A l'intention de M. Musumeci :
À la fin de votre article sur la tristesse vue par Thomas d'Aquin, vous dites : "à chacun de s'approprier ce texte". Je veux bien volontiers le faire ! Pourriez vous me donner, svp, les références du livre ?
D'avance je vous remercie !
Philippe Henry »


@mjo 10.08.2024 | 08h01

«Quel plaisir de nous retrouver en parenté avec cette jolie classification d'un docteur des siècles anciens. A chaque génération , on trouve des gens désireux d'interpréter nos états d'âme et d'éclairer les affres et les souffrances liés à notre condition humaine... Merci pour cette lecture attendrissante. Pour les mêmes maux, les remèdes varient assez peu. C'est plutôt le vocabulaire qui change!»

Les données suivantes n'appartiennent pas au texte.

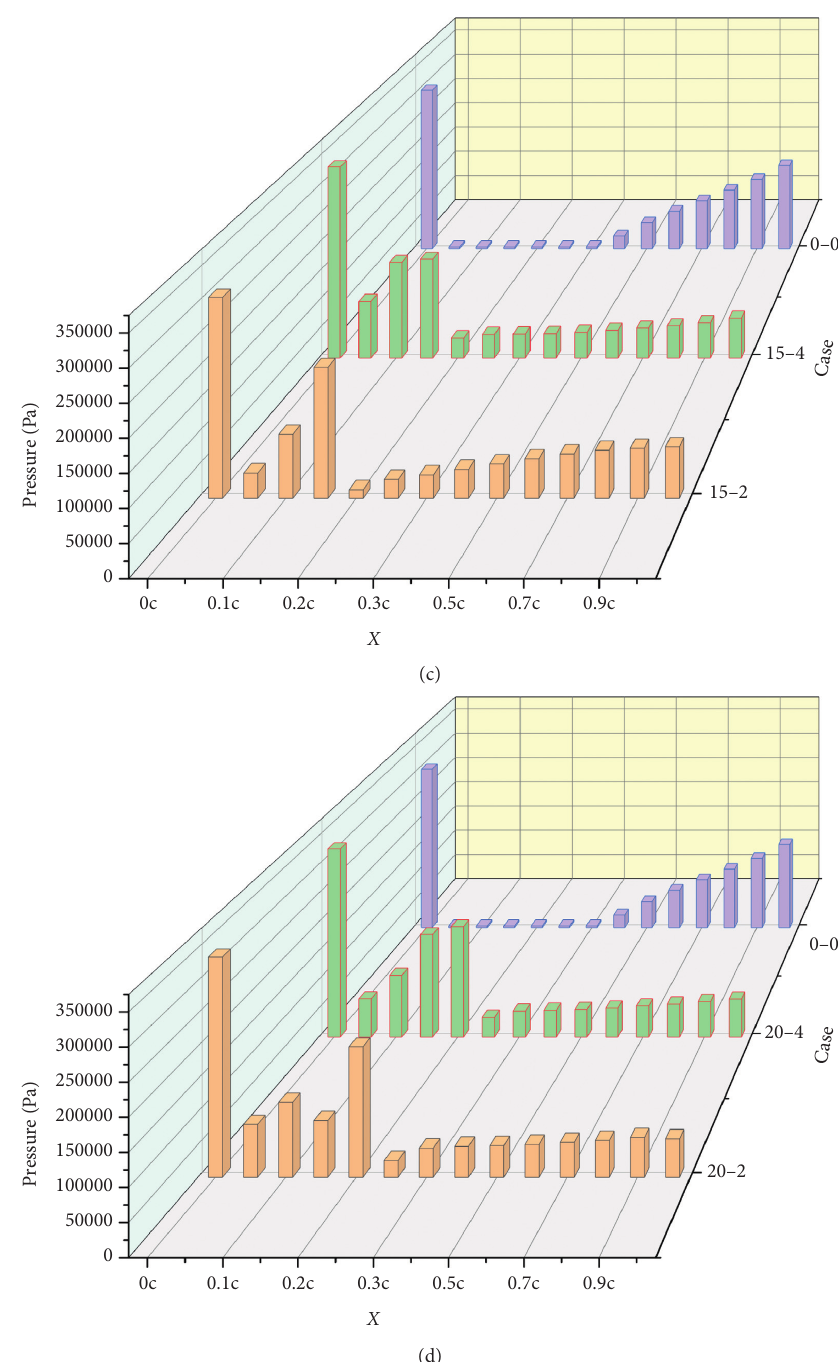
Figure 7: Pressure graph. (a) Near-wall pressure curve of “5 ∼ ” series hydrofoil. (b) Near-wall pressure curve of “10 ∼ ” series hydrofoil. (c) Near-wall pressure curve of “15 ∼ ” series hydrofoil. (d) Near-wall pressure curve of “20 ∼ ” series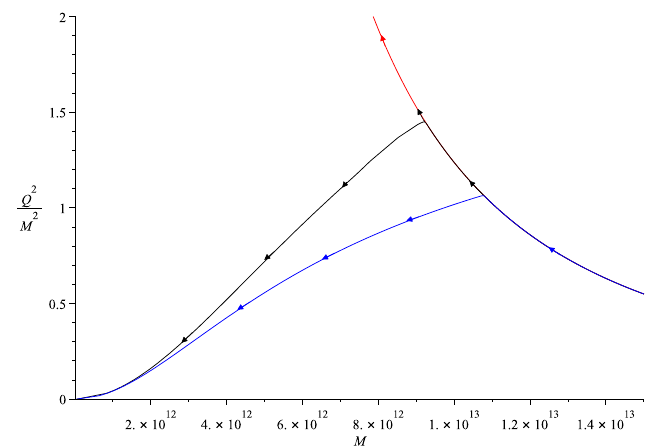
Figure 4 . GHS black hole evolution with initial conditions M (0) = 1 : 5 (cid:2) 10 13 cm, Q (0) = p 0 : 55 M (0). The curves, from top to bottom (red, black, blue), correspond to the choice C = 0 ; 1 ; 2, respectively, in the charge loss formula eq. (4.1). Arrows denote the direction of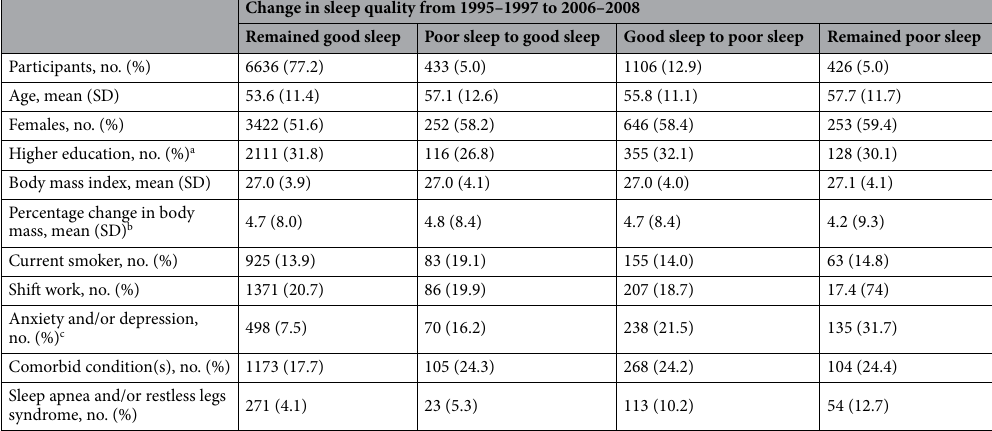
Table 1. Characteristics of the study population stratified by change in sleep quality from 1995–1997 to 2006–2008. SD standard deviation. a College or higher in 1995–1997. b Percentage change from 1995–1997 to 2006–2008. c Measured by Hospital Anxiety and Depression Scale score ≥ 8.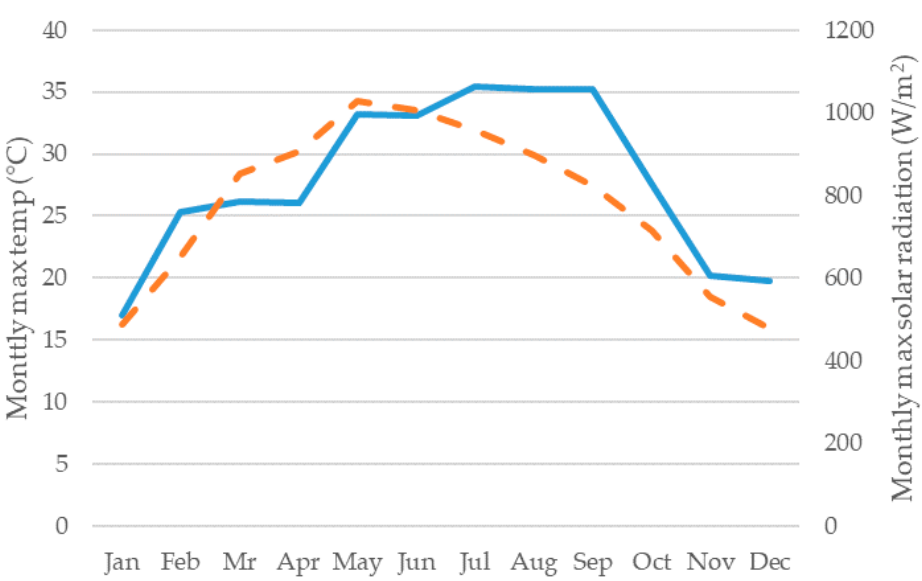
Figure 4. Monthly average maximum temperature (continuous line) and solar radiation (dotted line). Data from SNIRH-APA datasets [54].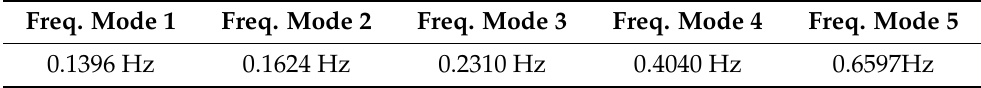
Table 6. First natural frequencies of a fully deployed DMD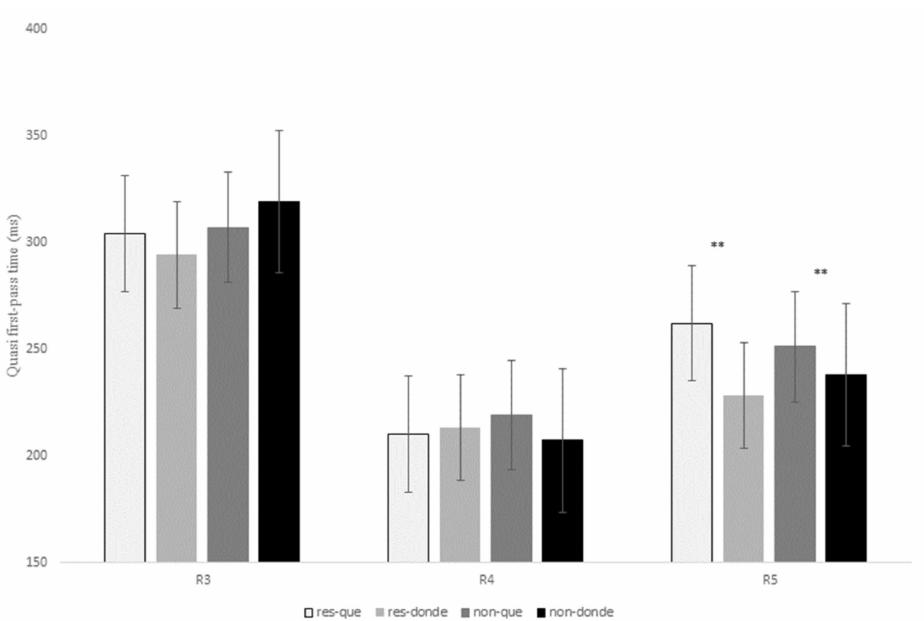
Figure 9. Reading time in milliseconds for the quasi-first-pass reading time at regions 3, 4, and 5 for the contrast of que versus donde in restrictive and non-restrictive RCs. Asterisks indicate that an effect is significant at p < 0.01.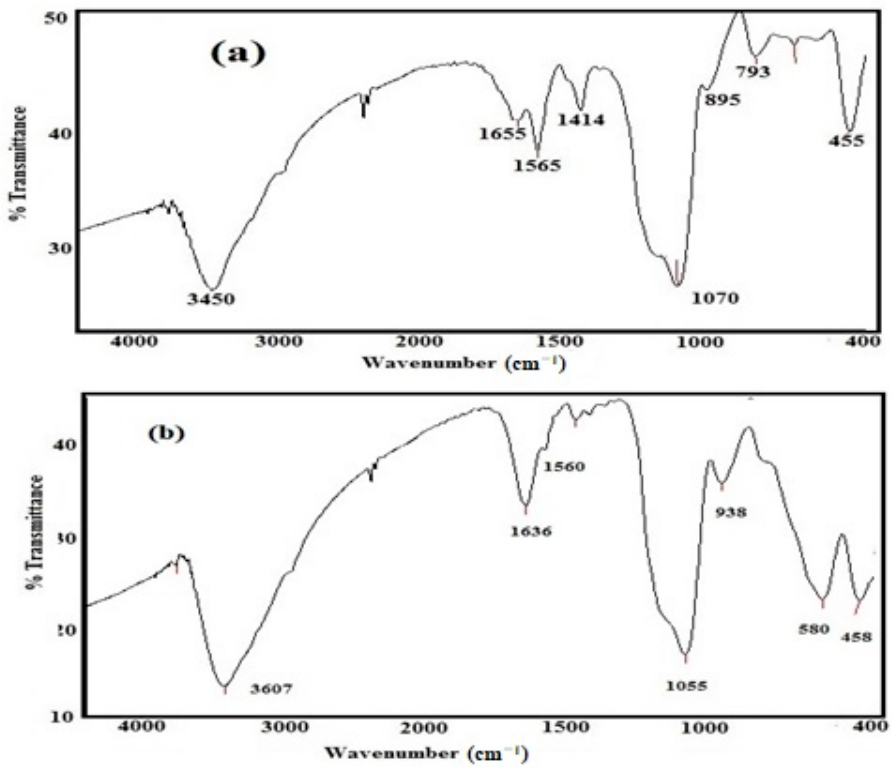
Figure 2. FT-IR spectra of ( a ) Si-IL and ( b ) Fe 3 O 4 -Si-IL.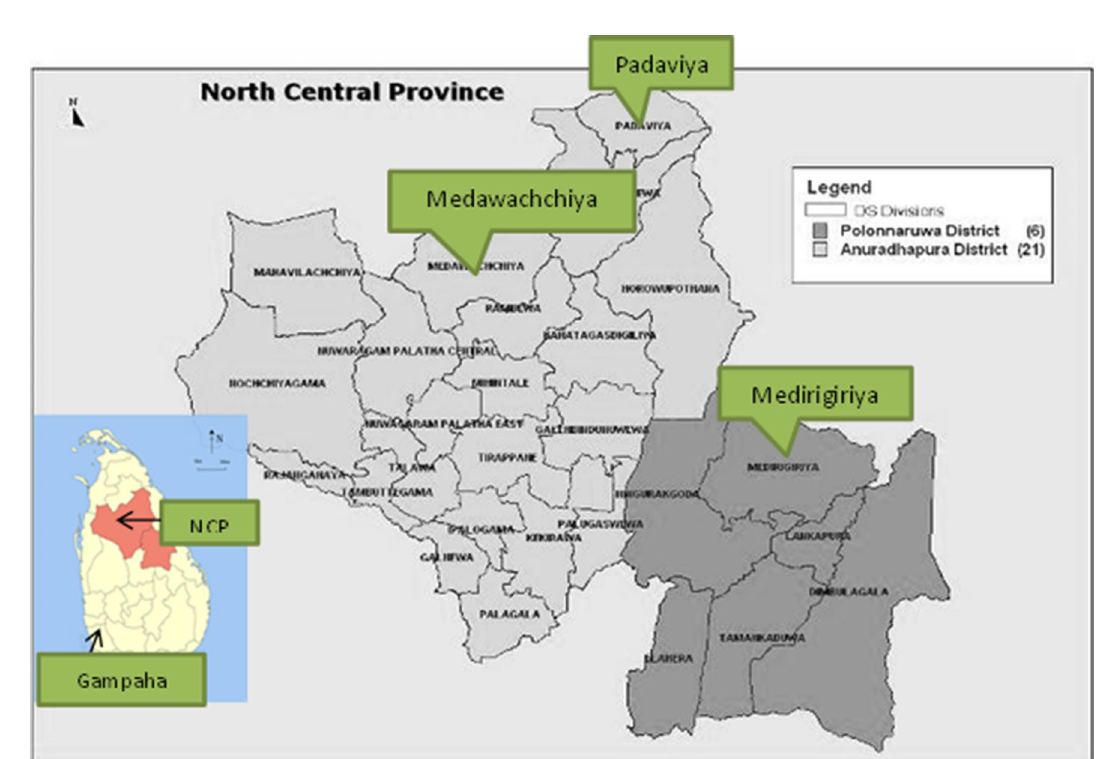
Fig. 2 Sample locations in Anuradhapura and Polonnaruwa districts and control area of Gampaha district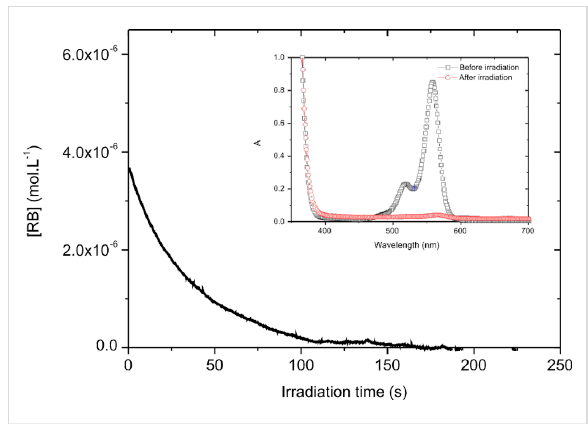
Figure 1: Evolution of RB concentration as a function of irradiation time ( λ = 532 nm, 9 mW·cm − 3 ); insert: absorption spectra obtained before and after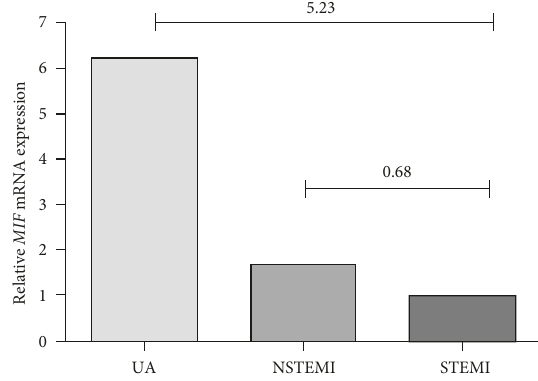
Figure 2: Relative MIF mRNA expression of total leucocytes in the clinical manifestation of ACS. UA and STEMI presented more MIF mRNA expression than NSTEMI (5.23 and 0.68,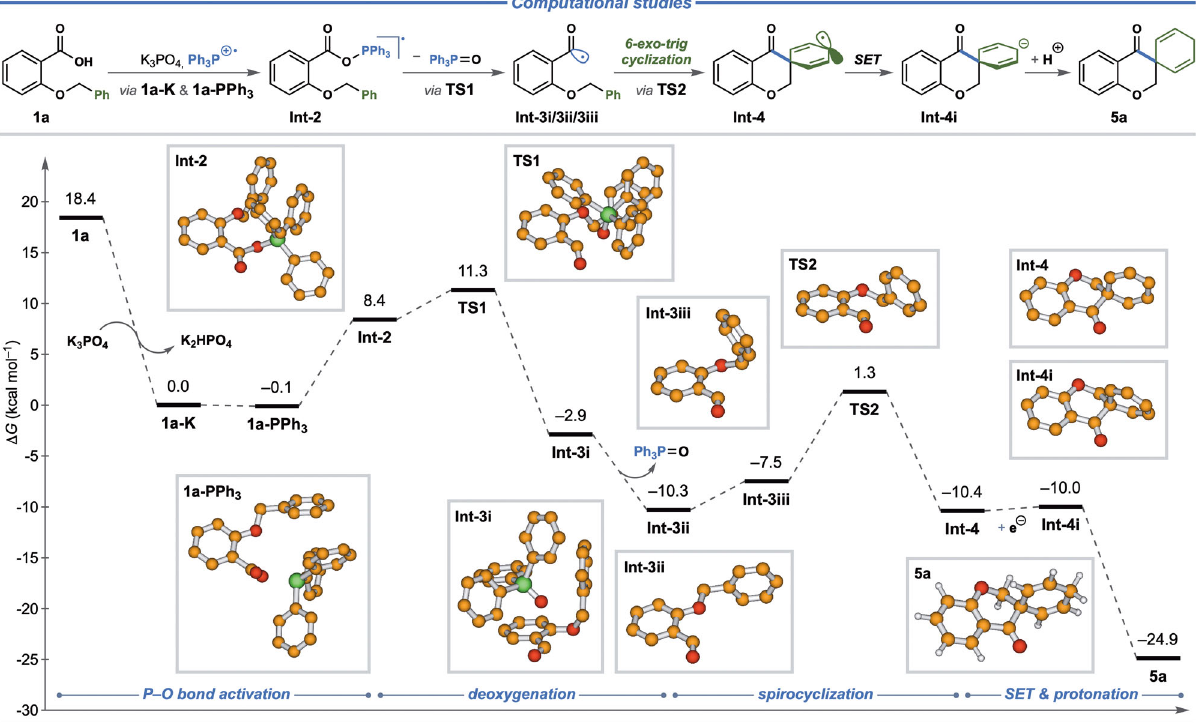
Fig. 6 Mechanistic studies. DFT-investigation of the dearomatization mechanism at the B3LYP/6-311 + G(d,p) – D3 – CPCM(acetonitrile, UFF) level of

@freinet 10.08.2024 | 15h34

«Merci pour cet article. Comme Philippe Henry volontier pour la référence.
Jean-Louis »


@Giangros 11.08.2024 | 14h09

«J´ai adoré .merci beaucoup pour votre article. C. Bazzanella. »


@LorisSalvatoreMusumeci 17.08.2024 | 11h53

«Chers amis,

Heureux que mon article ait su vous atteindre et vous parler. Deux d'entres vous m'ont demandé les références des passages où Thomas d'Aquin parle de la tristesse, de ses remèdes et de la vertu d'eutrapélie.

Les voici :

Pour la tristesse et ses remèdes vous pouvez parcourir les Questions 35 à 38 de la Somme de Théologie I,II (Prima Secundae). Voici le lien des textes en libre-accès pour ceux qui ne sont pas coutumier des références de philosophie médiévale :
http://docteurangelique.free.fr/bibliotheque/sommes/2sommetheologique1a2a.htm

Pour l'eutrapélie, vous trouvez une brève explication de cette vertu, toujours dans le Somme de Théologie, mais cette fois-ci dans la deuxième partie II, II, Question 168, dans la conclusion de l'article 2. Voici le lien pour pour le texte en ligne : http://docteurangelique.free.fr/bibliotheque/sommes/3sommetheologique2a2ae.htm#_Toc123314546

Thomas d'Aquin, dans le texte, n'est pas facile d'accès au premier abord. Il convient de le lire et le relire lentement, et si possible, sur papier et avec commentaire explicatif. Vous devriez trouver en libre-accès tous les volumes de la Somme de Théologie dans les bibliothèques cantonales.